We also need to set up the rooms and turn them over between patients quickly. To that end, based on the Single Minute Exchange of Dies created (SMED) created by Shigeo Shingo, we think of setup in two terms.

  • The first is called external setup: activities that can be performed even if the patient is still in the chair. An example would be moving the instruments that are no longer needed to the sterilization area. External setup is what we need to strive for. We need to clean everything we can clean and reorganize everything we can reorganize while the patient is still in the chair, so we can turn the room over as quickly as possible.
  • The second term we need to be familiar with is internal setup: activities that cannot be performed unless the patient is outside the room. An example would be to change the plastic cover of the chair; this cannot be done unless the patient is out of the chair.

As we analyze the different activities belonging to the two kinds of setups, we will see that with a little analysis, some of the internal setup steps could be transformed into external setup, allowing to turn the rooms over much faster.

Synchronization
Synchronization means directing the different providers to where they are needed exactly at the time they are needed – not before or after (this is called Just-In-Time). Experience has revealed that if we utilize our resources only when they are needed, not before or after, we can save a remarkable amount of time money and efforts. Just-In-Time is the least expensive way to perform any task.

To coordinate the movement of providers in our office, we utilize a sheet of paper that we call Kanban – Japanese for signal. We are not trying to be fancy here by utilizing Japanese terminology, but because when I was studying the Toyota production system, I found that American engineers have adopted the term in their daily language. To stay true to the management environment and to avoid confusing any person trying to research the subject, we decided to use the original Japanese term, Kanban.

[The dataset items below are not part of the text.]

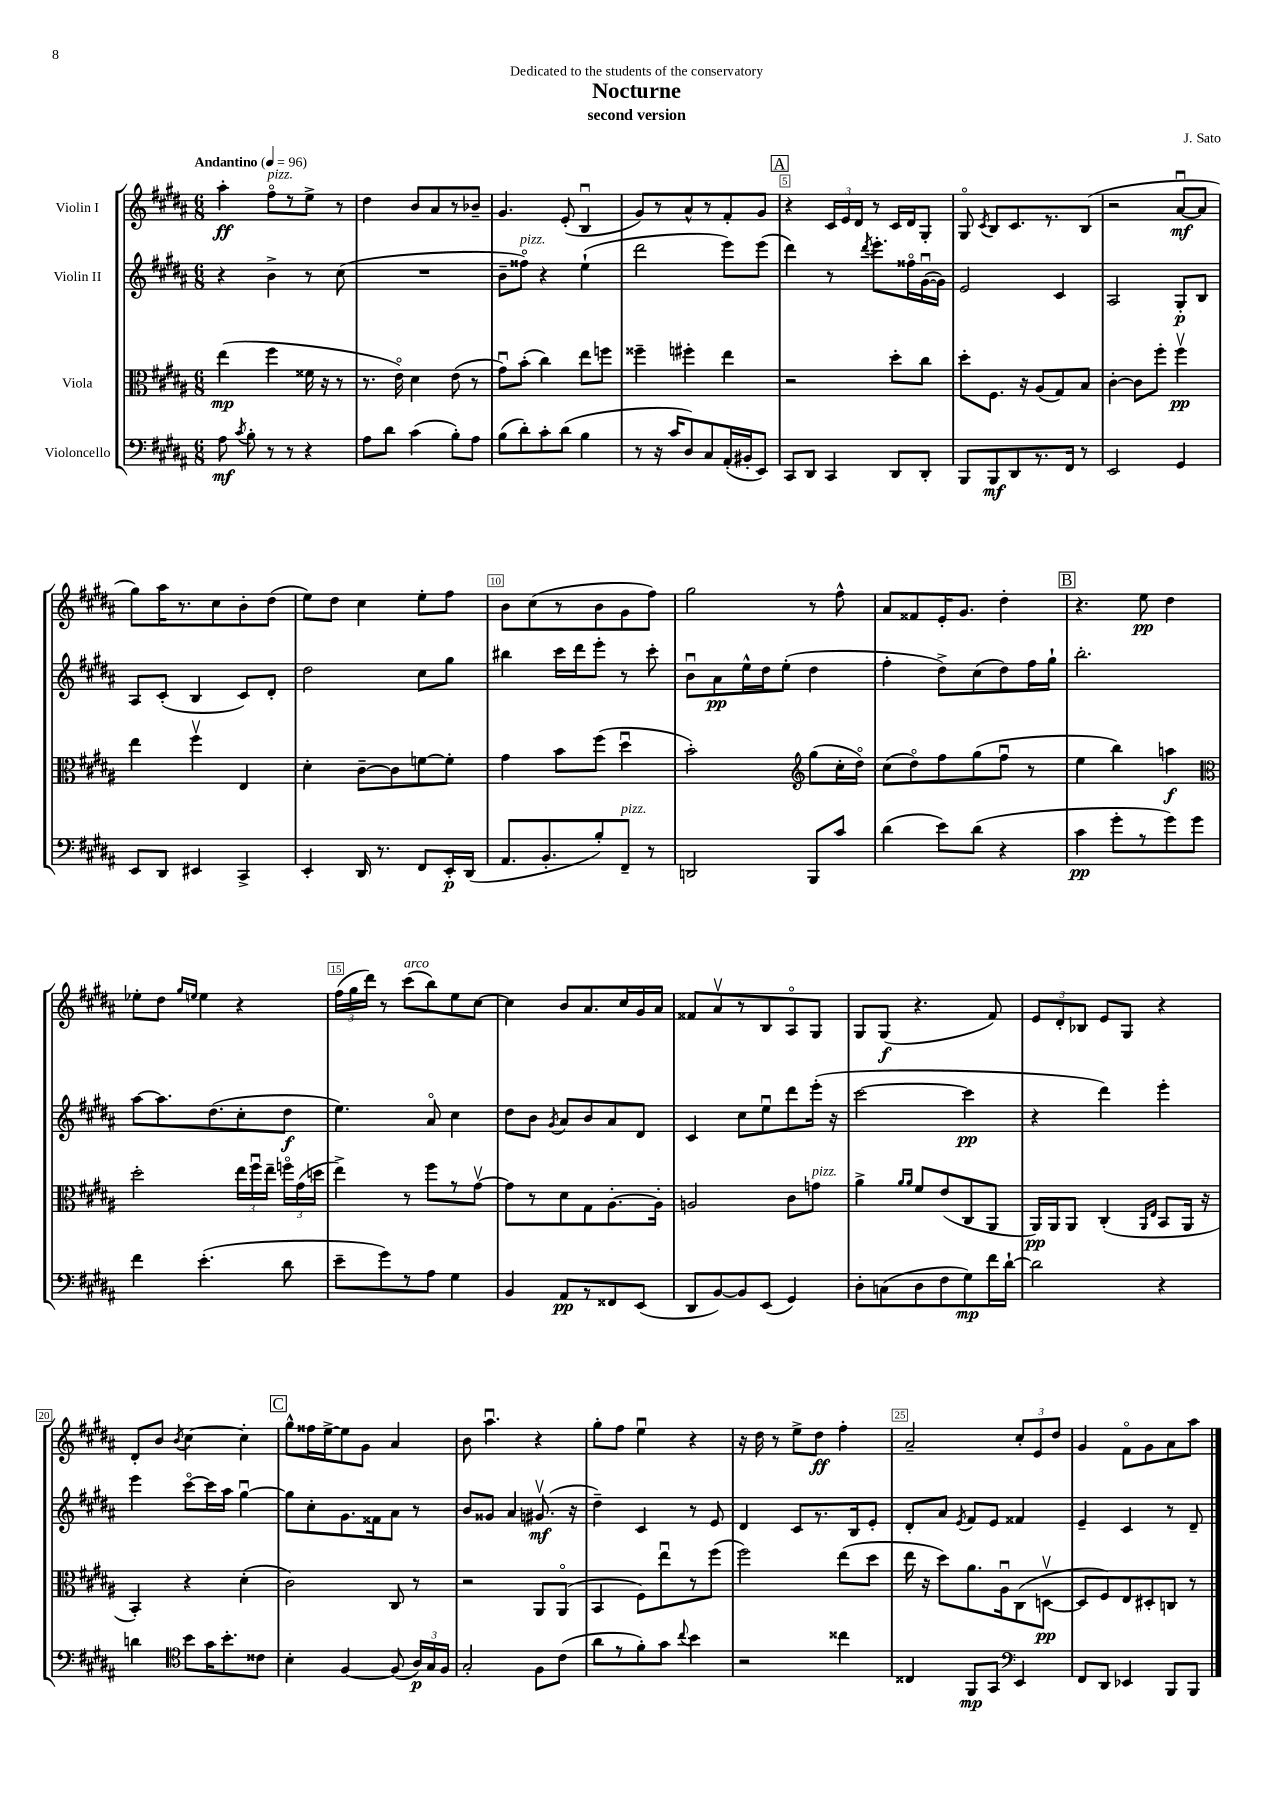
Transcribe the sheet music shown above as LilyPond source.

\header { title = "Nocturne" composer = "J. Sato" subtitle = "second version" dedication = "Dedicated to the students of the conservatory" }
<<
\new StaffGroup <<
\new Staff = "s0" \with { instrumentName = "Violin I" } {
    \clef treble \key b \major \numericTimeSignature \time 6/8 \tempo "Andantino" 4 = 96
    \autoBeamOff ais''4-.\ff fis''8[\flageolet^\markup { \italic "pizz." } r8 e''8]-> r8 |
    dis''4 b'8[ ais'8 r8 bes'8]-- |
    gis'4. e'8-.( b4\downbow |
    gis'8[) r8 ais'8-^ r8 fis'8-. gis'8] |
    \mark \markup { \box "A" } r4 \tuplet 3/2 { cis'16[ e'16 dis'16] } r8 cis'16[ dis'16 gis8]-. |
    gis8\flageolet \acciaccatura { cis'8 } b8[ cis'8. r8. b8]( |
    r2 ais'8[~\downbow\mf ais'8] |
    gis''8[) ais''16 r8. cis''8 b'8-. dis''8]( |
    e''8[) dis''8] cis''4 e''8[-. fis''8] |
    b'8[ cis''8( r8 b'8 gis'8 fis''8]) |
    gis''2 r8 fis''8-^ |
    ais'8[ fisis'8 e'16-. gis'8.] dis''4-. |
    \mark \markup { \box "B" } r4. e''8\pp dis''4 |
    ees''8[-. dis''8] \grace { gis''16[ e''16] } e''4 r4 |
    \tuplet 3/2 { fis''16[( gis''16 dis'''16]) } r8 cis'''8[^\markup { \italic "arco" }( b''8) e''8 cis''8]~ |
    cis''4 b'8[ ais'8. cis''16 gis'16 ais'16] |
    fisis'8[ ais'8\upbow r8 b8 ais8\flageolet gis8] |
    gis8[ gis8]\f( r4. fis'8) |
    \tuplet 3/2 { e'8[ dis'8-. bes8] } e'8[ gis8] r4 |
    dis'8[-. b'8] \acciaccatura { b'8 } cis''4~ cis''4-. |
    \mark \markup { \box "C" } gis''8[-^ fisis''16 e''16~-> e''8 gis'8] ais'4 |
    b'8 ais''4.\downbow r4 |
    gis''8[-. fis''8] e''4\downbow r4 |
    r16 dis''16 r8 e''8[-> dis''8]\ff fis''4-. |
    ais'2-- \tuplet 3/2 { cis''8[-. e'8 dis''8] } |
    gis'4 fis'8[\flageolet gis'8 ais'8 ais''8] \bar "|." |
}
\new Staff = "s1" \with { instrumentName = "Violin II" } {
    \clef treble \key b \major \numericTimeSignature \time 6/8
    \autoBeamOff r4 b'4-> r8 cis''8( |
    R2. |
    b'8[-- fisis''8]\flageolet^\markup { \italic "pizz." }) r4 e''4-!( |
    dis'''2 e'''8[) e'''8]( |
    \mark \markup { \box "A" } dis'''4) r8 \acciaccatura { dis'''8 } e'''8.[-. fisis''16\flageolet gis'16~\downbow( gis'16]) |
    e'2 cis'4 |
    ais2 gis8[-.\p b8] |
    ais8[ cis'8]-.( b4 cis'8[) dis'8]-. |
    dis''2 cis''8[ gis''8] |
    bis''4 cis'''16[ dis'''16 e'''8]-. r8 cis'''8-. |
    b'8[\downbow ais'8\pp e''16-^ dis''16 e''8]-.( dis''4 |
    fis''4-. dis''8[->) cis''8( dis''8) fis''16 gis''16]-! |
    \mark \markup { \box "B" } b''2.-. |
    ais''8[~ ais''8. dis''8.( cis''8-. dis''8]\f |
    e''4.) ais'8\flageolet cis''4 |
    dis''8[ b'8] \acciaccatura { gis'8 } ais'8[ b'8 ais'8 dis'8] |
    cis'4 cis''8[ e''8\downbow dis'''8 e'''16]-.( r16 |
    cis'''2~ cis'''4\pp |
    r4 dis'''4) e'''4-. |
    e'''4 cis'''8[~\flageolet cis'''16 ais''16] gis''4~\downbow |
    \mark \markup { \box "C" } gis''8[ cis''8-. gis'8. fisis'16 ais'8] r8 |
    b'8[ gisis'8] ais'4 gis'8.\upbow\mf( r16 |
    dis''4--) cis'4 r8 e'8 |
    dis'4 cis'8[ r8. b16 e'8]-. |
    dis'8[-. ais'8] \acciaccatura { e'8 } fis'8[ e'8] fisis'4 |
    e'4-- cis'4 r8 dis'8-- \bar "|." |
}
\new Staff = "s2" \with { instrumentName = "Viola" } {
    \clef alto \key b \major \numericTimeSignature \time 6/8
    \autoBeamOff e''4\mp( fis''4 fisis'16 r16 r8 |
    r8. e'16\flageolet) dis'4 e'8( r8 |
    gis'8[\downbow) b'8]-.( cis''4) e''8[ f''8] |
    fisis''4-- fis''4-. e''4 |
    \mark \markup { \box "A" } r2 dis''8[-. cis''8] |
    dis''8[-. fis8.] r16 ais8[( gis8) b8] |
    cis'4~-. cis'8[ fis''8]-. fis''4\upbow\pp |
    e''4 fis''4\upbow e4 |
    dis'4-. cis'8[~-- cis'8 f'8~ f'8]-. |
    gis'4 b'8[ fis''8]( dis''4\downbow |
    b'2-.) \clef treble gis''8[( cis''16-. dis''16]\flageolet) |
    cis''8[( dis''8\flageolet) fis''8 gis''8( fis''8]\downbow r8 |
    \mark \markup { \box "B" } e''4 b''4) a''4\f |
    \clef alto dis''2-. \tuplet 3/2 { e''16[ fis''16\downbow e''16]-- } \tuplet 3/2 { f''16[\flageolet gis'16( d''16] } |
    e''4->) r8 fis''8[ r8 gis'8]~\upbow |
    gis'8[ r8 dis'8 gis8 ais8.~-. ais16]-. |
    a2 cis'8[ g'8]^\markup { \italic "pizz." } |
    ais'4-> \grace { ais'16[ ais'16] } fis'8[ e'8( cis8 ais,8] |
    ais,16[\pp) ais,16 ais,8] cis4-.( \grace { ais,16[ e16] } b,8[ ais,16] r16 |
    b,4-.) r4 dis'4-.( |
    \mark \markup { \box "C" } cis'2) cis8 r8 |
    r2 ais,8[ ais,8]\flageolet( |
    b,4 fis8[) e''8\downbow r8 fis''8]( |
    fis''2) e''8[( dis''8] |
    e''16 r16 dis''8[) ais'8. ais16\downbow cis8( d8]~\upbow\pp |
    d8[ fis8) e8 dis8-. c8] r8 \bar "|." |
}
\new Staff = "s3" \with { instrumentName = "Violoncello" } {
    \clef bass \key b \major \numericTimeSignature \time 6/8
    \autoBeamOff ais8\mf \acciaccatura { cis'8 } b8-. r8 r8 r4 |
    ais8[ dis'8] cis'4( b8[-.) ais8] |
    b8[( dis'8-.) cis'8-. dis'8]( b4 |
    r8 r16 cis'16[ dis8) cis8 ais,16-.( bis,16-. e,8]) |
    \mark \markup { \box "A" } cis,8[ dis,8] cis,4 dis,8[ dis,8]-. |
    b,,8[ b,,8\mf dis,8 r8. fis,16] r8 |
    e,2 gis,4 |
    e,8[ dis,8] eis,4 cis,4-> |
    e,4-. dis,16 r8. fis,8[ e,16-.\p dis,16]( |
    ais,8.[ b,8.-. b8-.) fis,8]--^\markup { \italic "pizz." } r8 |
    d,2 b,,8[ cis'8] |
    dis'4( e'8[) dis'8]( r4 |
    \mark \markup { \box "B" } cis'4\pp gis'8[-. r8 gis'8) gis'8] |
    fis'4 e'4.-.( dis'8 |
    e'8[-- gis'8) r8 ais8] gis4 |
    b,4 ais,8[\pp r8 fisis,8 e,8]( |
    dis,8[ b,8~) b,8 e,8]( gis,4) |
    dis8[-. c8( dis8 fis8 gis8\mp) fis'16 dis'16]~-! |
    dis'2 r4 |
    d'4 \clef tenor b'8[ gis'16 b'8.-. cisis'8] |
    \mark \markup { \box "C" } b4-. fis4~ fis8( \tuplet 3/2 { ais16[\p) gis16 fis16] } |
    gis2-. fis8[ cis'8]( |
    ais'8[ r8 fis'8-.) gis'8] \appoggiatura { cis''8 } b'4 |
    r2 cisis''4 |
    cisis4 fis,8[\mp gis,8] \clef bass e,4 |
    fis,8[ dis,8] ees,4 b,,8[ b,,8] \bar "|." |
}
>>
>>
\layout { \context { \Score \override BarNumber.break-visibility = ##(#f #t #t) barNumberVisibility = #(every-nth-bar-number-visible 5) \override BarNumber.stencil = #(make-stencil-boxer 0.1 0.3 ly:text-interface::print) } }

The importance of Kanban is that it directs the providers to their next movement. If you always know your best “next move,” you can go through your day in the most efficient manner.
But for everyone to know their best next move, someone needs to think for us. It is said for example, that President Carter relied on his staff to inform him where he should be and what he should be doing at any moment. Similarly, we have created a position (that people are starting to utilize in hospitals,) called “Patient Care Flow Manager.” The flow manager’s job is to supervise patients, not workers, and make sure that they are receiving value-added work all the time. If the assistants are busy, the flow manager starts helping the patient until someone is freed up to take over.

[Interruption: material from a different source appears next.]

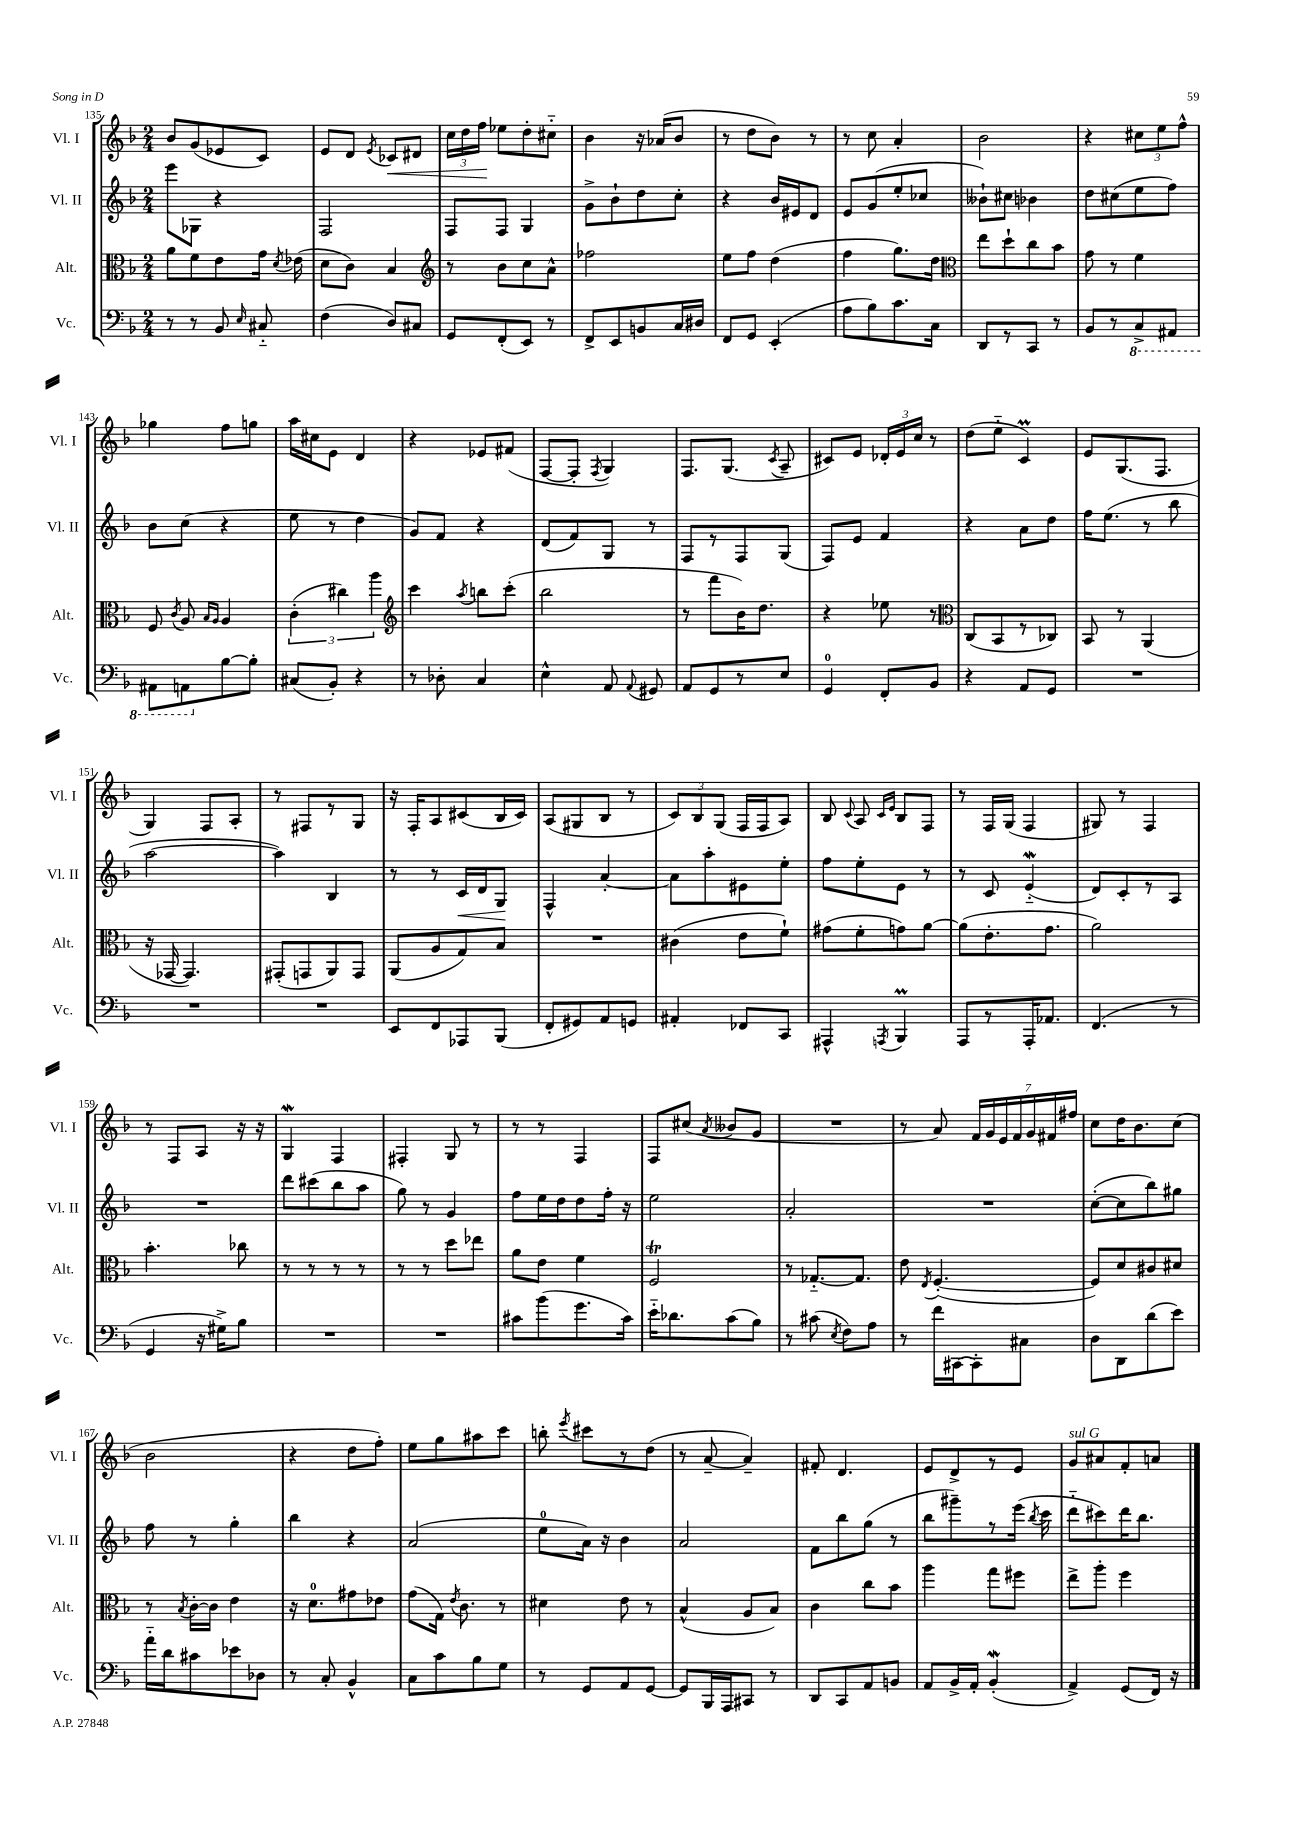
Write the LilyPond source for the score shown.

Another important aspect of the flow manager’s job is to constantly watch for anything that frustrates providers and constantly improve it. She corrects any conditions causing frustration, like excessive walking or missing instruments and materials from the operatories, or mistakes in the patient’s file and in insurance claim filing, etc.

Continuous improvement
In conclusion, if you want to improve productivity, it is important to know how to organize work around the patient, not the operator. In dentistry, we try to perform “one-patient flow.” In an ideal world, everything is diagnosed and treated in the same day. But, since we know that in many cases that is not possible, we utilize continuous improvement and problem-solving techniques not described in this article, to remove any obstacles preventing us from performing “one-patient flow.”

Over time, these techniques help us reduce the treatment lead time, a major factor in productivity improvement. However, before those techniques can be used, we have to prepare the field by organizing the work around the four principles mentioned in this article. This kind of organization makes problems more visible, allowing us to resolve them one by one and leading to unlimited productivity improvements.